The package now includes a CLI entrypoint:

.. code-block:: sh

    datefinder --json "tomorrow and 2024-12-10"

You can also run it as a module:

.. code-block:: sh

    python -m datefinder --engine extract --json --reference "2026-03-18T00:00:00+00:00" "in 3 days"

Engine options:

- ``default``: ``find_dates(...)`` (v2 compatibility default)
- ``legacy``: ``find_dates_legacy(...)``
- ``compat``: ``find_dates_compat(...)``
- ``extract``: typed ``extract(...)`` output

Common options:

- ``--reference <ISO8601>``: anchor for relative dates/times (equivalent to ``base_date``/``reference_dt``)
- ``--first {month,day,year}``: disambiguation for numeric dates
- ``--strict``: stricter matching
- ``--json`` / ``--pretty``: machine-readable output
- ``--source`` / ``--index``: include source span details (``default``/``legacy`` only)
- ``--locale <code>``: locale hint for ``extract`` (repeatable)
- ``--no-month-only``: disable month-only inference (``"May" -> YYYY-05-01``)
- ``--compact-numeric``: enable compact numeric parsing (e.g. ``20240315``)
- ``--no-multiline``: disable cross-line matching

Examples:

.. code-block:: sh

    # default engine (v2 compatibility), anchored relative parsing
    datefinder --reference "2026-03-19T12:00:00+00:00" --json "tomorrow and 2024-12-10"

    # explicit legacy behavior, include source text and indices
    datefinder --engine legacy --source --index --json "created 01/15/2005 by ACME"

    # typed extract output with locale hints
    datefinder --engine extract --locale en --locale fr --pretty --json "in 3 days and demain"

    # read long input from stdin
    cat document.txt | datefinder --engine extract --json

Relative and duration values:

- ``default`` / ``legacy`` / ``compat`` engines emit datetimes.
- ``extract`` emits typed values:
  - ``relative`` includes both ``resolved_datetime`` and ``delta_seconds``.
  - ``duration`` includes ``total_seconds`` and normalized components.


V2 Typed API
------------

This repository includes a v2 extraction API with typed match objects and
first-class support for relative expressions and durations.

.. code-block:: python

    import datefinder
    from datetime import datetime, timezone

    matches = datefinder.extract(
        "in 3 days we deploy on 2024-11-03 18:00",
        reference_dt=datetime.now(timezone.utc),
    )
    for m in matches:
        print(m.kind, m.text, m.value)

There is also a compatibility helper for migrating existing code:

.. code-block:: python

    for dt in datefinder.find_dates_compat("tomorrow and 2024-12-10"):
        print(dt)

If you need the original parser behavior exactly:

.. code-block:: python

    for dt in datefinder.find_dates_legacy("April 9, 2013 at 6:11 a.m."):
        print(dt)

Rust kernel source is under ``rust/datefinder-kernel`` and is required for v2/default
runtime behavior.

Rust Portability
----------------

- Compiled Rust extensions are platform-specific, they do not run on every system by default.
- Release wheel targets:
  - Linux glibc: ``x86_64`` and ``aarch64`` (manylinux2014)
  - Linux musl: ``x86_64`` and ``aarch64`` (musllinux_1_2)
  - macOS: ``x86_64`` and ``arm64``
  - Windows: ``x86_64``
- If no compatible wheel is available, ``pip`` builds from source and requires a Rust toolchain.

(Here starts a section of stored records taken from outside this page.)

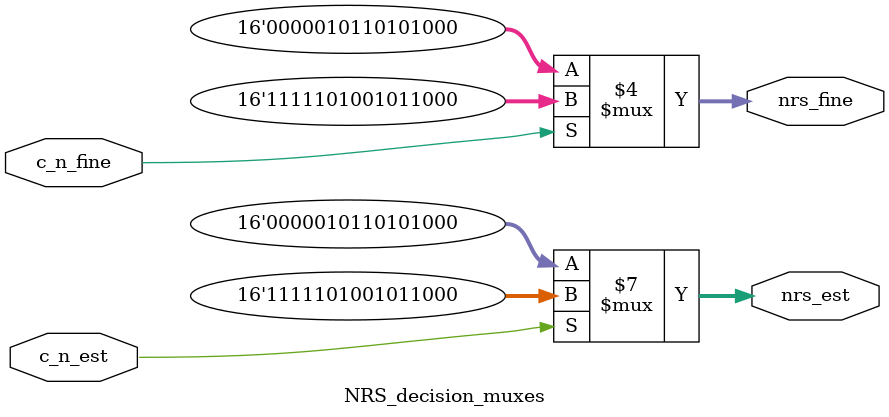
<source format=v>
module NRS_decision_muxes #(parameter NRS_WIDTH_R_I=16)(
	input wire c_n_fine, c_n_est,
	output reg [NRS_WIDTH_R_I-1:0] nrs_fine, nrs_est
);

always @(*) begin
	if (c_n_est) begin
		nrs_est='b11111_0100101_1000;
	end
	else begin
		nrs_est='b00000_1011010_1000;
	end
end

always @(*) begin
	if (c_n_fine) begin
		nrs_fine='b11111_0100101_1000;
	end
	else begin
		nrs_fine='b00000_1011010_1000;
	end
end

endmodule
</source>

Conformance and Ambiguity Reports
---------------------------------

Build a reproducible corpus from legacy tests and generate differential reports
between legacy behavior and ``find_dates_compat``:

.. code-block:: sh

    python scripts/build_conformance_corpus.py
    python scripts/diff_legacy_v2.py

This writes:

- ``conformance/legacy_parity_cases.jsonl``
- ``conformance/reports/legacy_v2_diff_report.md``
- ``conformance/reports/ambiguity_showcase.md``
- ``conformance/reports/behavior_change_changelog.md``

The ambiguity showcase also supports interpretation judgments in
``conformance/interpretation_judgments.jsonl`` to assess whether legacy
behavior is semantically preferable for ambiguous real-world cases.

See also:

- ``CONTRIBUTING.md`` for developer setup and validation commands.
- ``RELEASE.md`` for release checklist.


Benchmark Snapshot
------------------

The command below generates a local benchmark snapshot comparing:

- ``v2``: ``datefinder.extract(...)``
- ``legacy``: ``datefinder.find_dates_legacy(...)``
- ``dateparser``: ``dateparser.search.search_dates``
- ``duckling_http``: Duckling ``POST /parse``

Run:

.. code-block:: sh

    # optional: run duckling locally
    docker run --rm -p 8000:8000 rasa/duckling:latest

    python bench/bench_readme_compare.py \
      --iterations-small 12 \
      --iterations-large 2

Latest local snapshot (2026-03-19 UTC):

+------------------+--------+---------------+-------------------+----------------------+-------------------------+---------------+------------------+----------------------+
| dataset          | size   | v2 median (s) | legacy median (s) | dateparser median (s)| duckling_http median (s)| v2 vs legacy  | v2 vs dateparser | v2 vs duckling_http  |
+==================+========+===============+===================+======================+=========================+===============+==================+======================+
| core_corpus      | 498    | 0.000236      | 0.003042          | 0.180596             | 0.050266                | 12.91x        | 766.74x          | 213.41x              |
+------------------+--------+---------------+-------------------+----------------------+-------------------------+---------------+------------------+----------------------+
| seattle_html_76k | 74838  | 0.037436      | 0.281466          | 0.771712             | 25.353595               | 7.52x         | 20.61x           | 677.24x              |
+------------------+--------+---------------+-------------------+----------------------+-------------------------+---------------+------------------+----------------------+
| test_data_560k   | 552301 | 0.239391      | 2.840845          | n/a                  | n/a                     | 11.87x        | n/a              | n/a                  |
+------------------+--------+---------------+-------------------+----------------------+-------------------------+---------------+------------------+----------------------+

Notes:

- ``n/a`` means unavailable/failed for that dataset in this run.
- ``dateparser``/``duckling_http`` are skipped by default for documents larger than 200k bytes unless forced.
- Match counts differ across engines because behavior targets differ (e.g. relative/duration support and false-positive tolerance).
- Results are hardware/environment dependent and should be treated as directional.

Release Notes
-------------

- ``docs/releases/1.0.0.md`` documents GA scope, behavior changes, and migration.